TEKS BACAAN.
Pakar khawatirkan revisi UU Mahkamah Konstitusi akan kikis independensi lembaga itu

Revisi yang dilakukan saat reses itu dinilai bermuatan politik, bertujuan memperlemah MK.
Arie Firdaus dan Ami Afriatni
2024.05.15
Jakarta
Pakar khawatirkan revisi UU Mahkamah Konstitusi akan kikis independensi lembaga itu Berlatar belakang spanduk bergambar foto delapan dari sembilan hakim Mahkamah Konstitusi, sejumlah warga melakukan protes terkait hasil Pemilu 2024 di sekitar gedung Mahkamah Konstitusi di Jakarta pada 22 April 2024, ketika pada saat yang sama Mahkamah tersebut menggelar sidang gugatan pemilihan presiden.
Yasuyoshi Chiba/AFP

DPR siap merevisi Undang-Undang Mahkamah Konstitusi yang menimbulkan kekhawatiran kalangan pakar dan praktisi hukum bahwa inisiatif tersebut akan memperlemah independensi hakim konstitusi.

BAHAN YANG DISEDIAKAN.
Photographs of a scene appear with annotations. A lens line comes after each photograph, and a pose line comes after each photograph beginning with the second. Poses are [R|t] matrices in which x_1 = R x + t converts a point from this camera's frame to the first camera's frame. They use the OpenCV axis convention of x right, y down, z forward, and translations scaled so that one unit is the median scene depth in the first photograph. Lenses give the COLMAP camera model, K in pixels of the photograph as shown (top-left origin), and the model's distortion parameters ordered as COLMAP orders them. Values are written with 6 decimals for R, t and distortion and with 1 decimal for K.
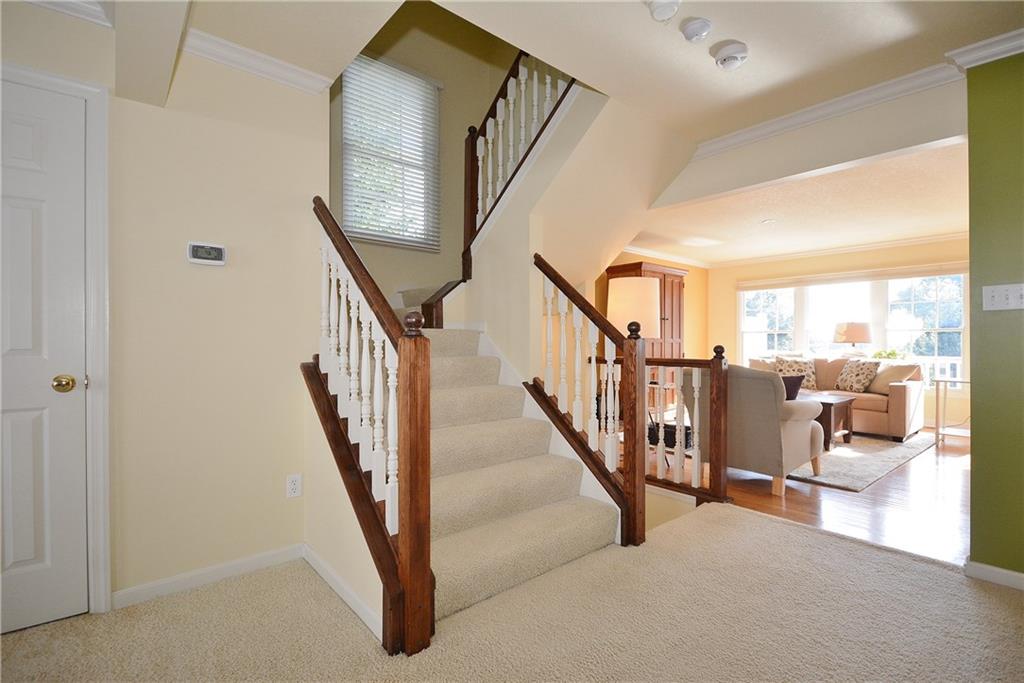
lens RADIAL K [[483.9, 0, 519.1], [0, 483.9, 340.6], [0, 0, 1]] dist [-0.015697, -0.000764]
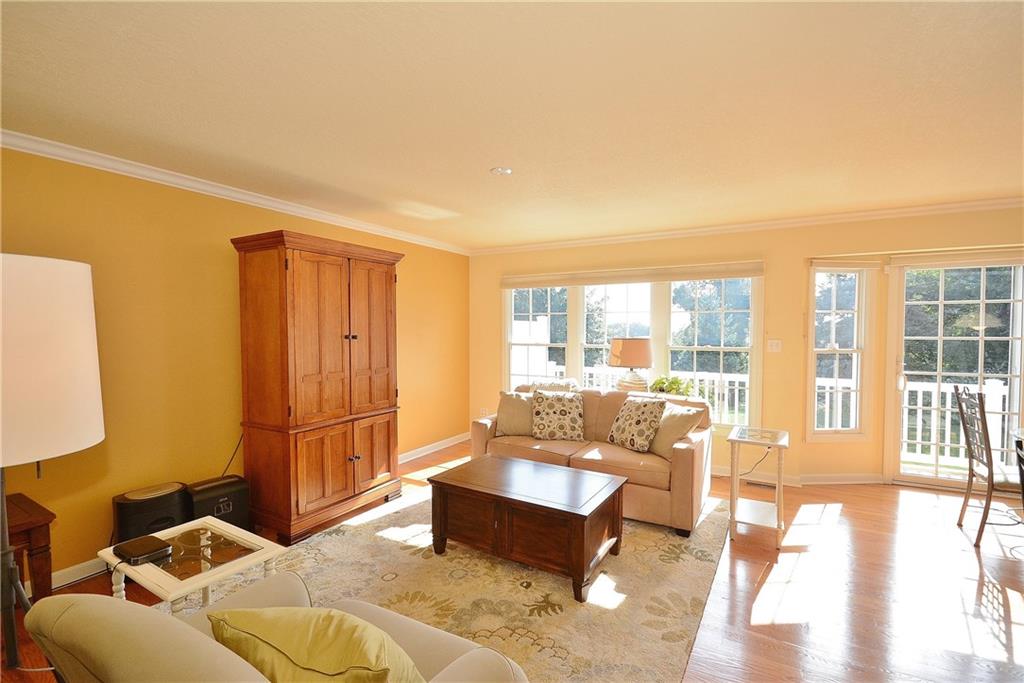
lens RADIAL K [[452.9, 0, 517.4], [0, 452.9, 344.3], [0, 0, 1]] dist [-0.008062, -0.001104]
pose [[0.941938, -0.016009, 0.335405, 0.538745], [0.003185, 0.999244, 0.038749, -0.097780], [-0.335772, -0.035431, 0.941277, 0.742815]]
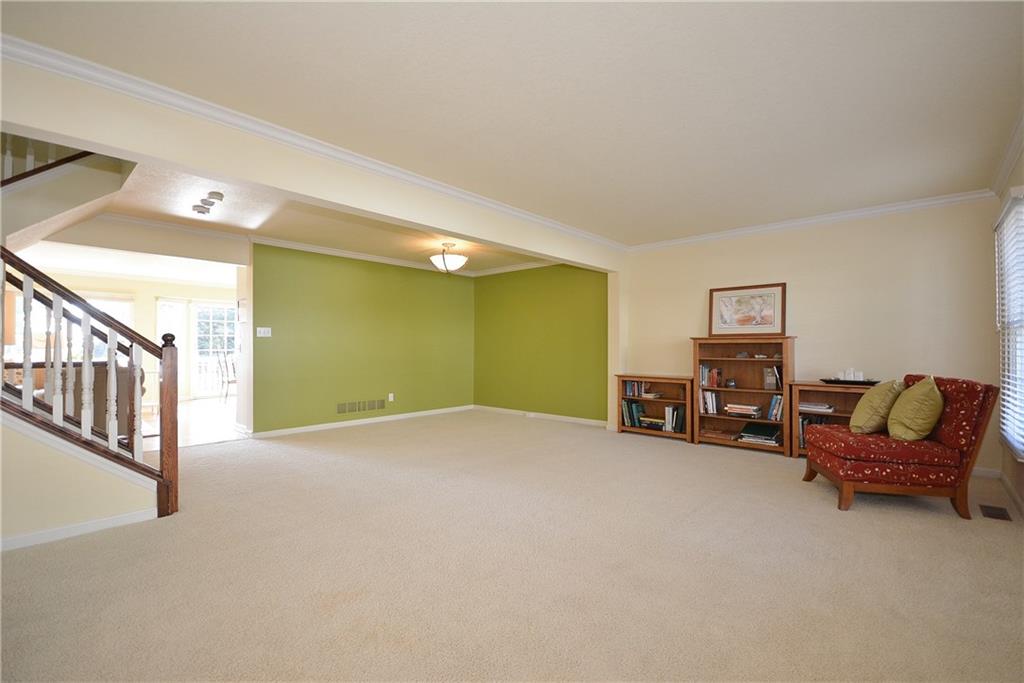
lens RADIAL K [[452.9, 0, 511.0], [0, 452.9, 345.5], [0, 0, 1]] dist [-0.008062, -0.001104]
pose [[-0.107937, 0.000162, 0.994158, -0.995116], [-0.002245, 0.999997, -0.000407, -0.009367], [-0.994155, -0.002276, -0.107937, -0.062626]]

* * *

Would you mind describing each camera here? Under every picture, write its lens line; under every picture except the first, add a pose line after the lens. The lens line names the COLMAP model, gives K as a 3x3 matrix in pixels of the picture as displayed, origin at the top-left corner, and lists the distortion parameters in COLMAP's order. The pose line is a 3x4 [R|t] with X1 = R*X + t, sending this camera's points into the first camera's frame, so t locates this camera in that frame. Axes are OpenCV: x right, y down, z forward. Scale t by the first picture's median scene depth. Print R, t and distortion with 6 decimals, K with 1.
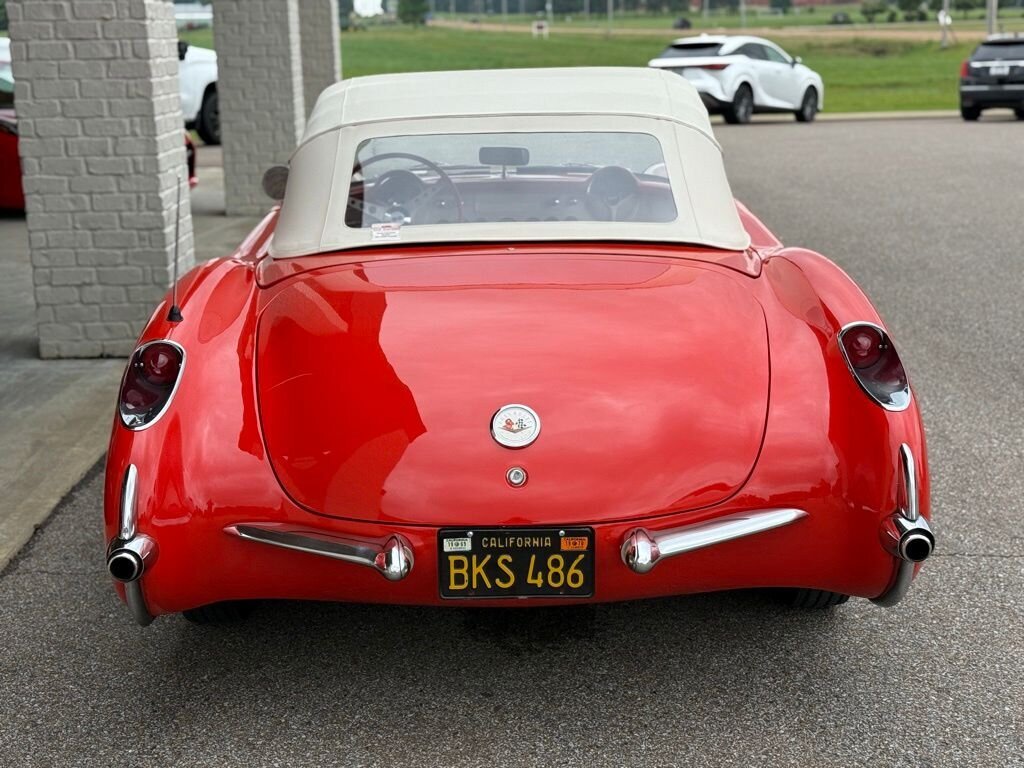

==

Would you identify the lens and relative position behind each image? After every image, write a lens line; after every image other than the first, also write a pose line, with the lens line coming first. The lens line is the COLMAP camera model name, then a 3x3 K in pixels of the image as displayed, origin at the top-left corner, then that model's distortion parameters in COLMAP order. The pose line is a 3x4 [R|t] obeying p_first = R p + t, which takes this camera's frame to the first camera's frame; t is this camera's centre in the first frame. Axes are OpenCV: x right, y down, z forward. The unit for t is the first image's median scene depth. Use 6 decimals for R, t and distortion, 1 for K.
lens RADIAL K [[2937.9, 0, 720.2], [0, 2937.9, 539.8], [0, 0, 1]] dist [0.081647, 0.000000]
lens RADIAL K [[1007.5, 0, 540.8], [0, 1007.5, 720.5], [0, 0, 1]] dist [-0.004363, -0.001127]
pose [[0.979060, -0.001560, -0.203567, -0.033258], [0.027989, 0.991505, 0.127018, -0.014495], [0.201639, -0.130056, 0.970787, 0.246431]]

SOAL LATIHAN.
A - Sebutkan semua nama orang yang tercantum dalam teks tentang revisi UU Mahkamah Konstitusi.
B - Lanjutkan teks tentang revisi UU Mahkamah Konstitusi, dimulai setelah kalimat terakhirnya.

JAWABAN TIAP SOAL.
A - Arie Firdaus, Ami Afriatni, Yasuyoshi Chiba

B -
Salah satu usulan perubahan tersebut adalah pengurangan masa jabatan hakim konstitusi dari 15 menjadi 10 tahun. Selain itu, hakim yang telah menjabat di atas lima tahun tapi di bawah 10 tahun akan dievaluasi oleh lembaga pengusul mereka sebelum dapat melanjutkan masa jabatannya.  

Perihal tersebut termaktub dalam rancangan revisi undang-undang yang didapat BenarNews, antara lain, dalam Pasal 87 serta Pasal 23A yang merupakan beleid terbaru yang diselipkan dalam rancangan undang-undang (UU) tersebut.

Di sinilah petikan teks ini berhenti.